---- Data for processing
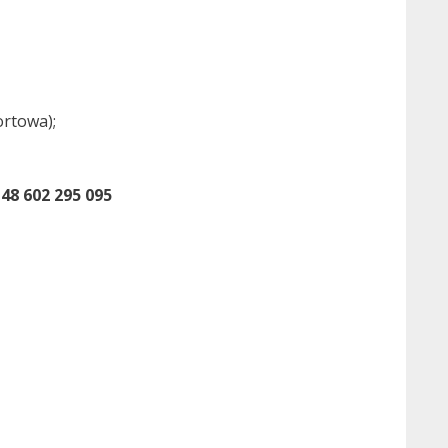
ortowa);
48 602 295 095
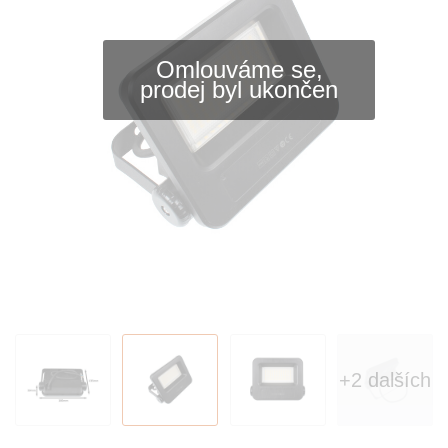
Omlouváme se,
prodej byl ukončen
+2 dalších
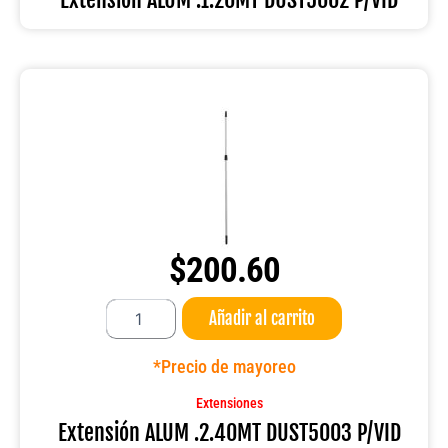
$
200.60
Extensión
Añadir al carrito
ALUM
.2.40MT
DUST5003
*Precio de mayoreo
P/VID
cantidad
Extensiones
Extensión ALUM .2.40MT DUST5003 P/VID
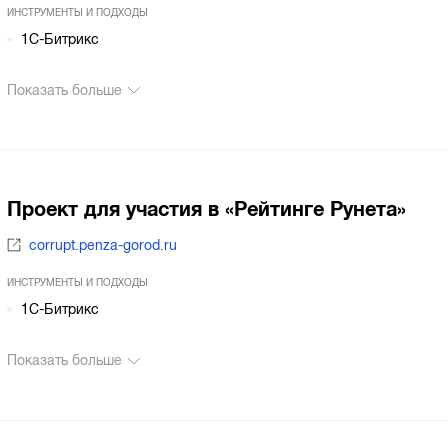
ИНСТРУМЕНТЫ И ПОДХОДЫ
1С-Битрикс
Показать больше
Проект для участия в «Рейтинге Рунета»
corrupt.penza-gorod.ru
ИНСТРУМЕНТЫ И ПОДХОДЫ
1С-Битрикс
Показать больше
--------
Drop the pictures and copy the data exactly.

▸ **Written reply**:
ortowa);
48 602 295 095
Omlouváme se,
prodej byl ukončen
+2 dalších
$
200.60
Extensión
Añadir al carrito
ALUM
.2.40MT
DUST5003
*Precio de mayoreo
P/VID
cantidad
Extensiones
Extensión ALUM .2.40MT DUST5003 P/VID
ИНСТРУМЕНТЫ И ПОДХОДЫ
1С-Битрикс
Показать больше
Проект для участия в «Рейтинге Рунета»
corrupt.penza-gorod.ru
ИНСТРУМЕНТЫ И ПОДХОДЫ
1С-Битрикс
Показать больше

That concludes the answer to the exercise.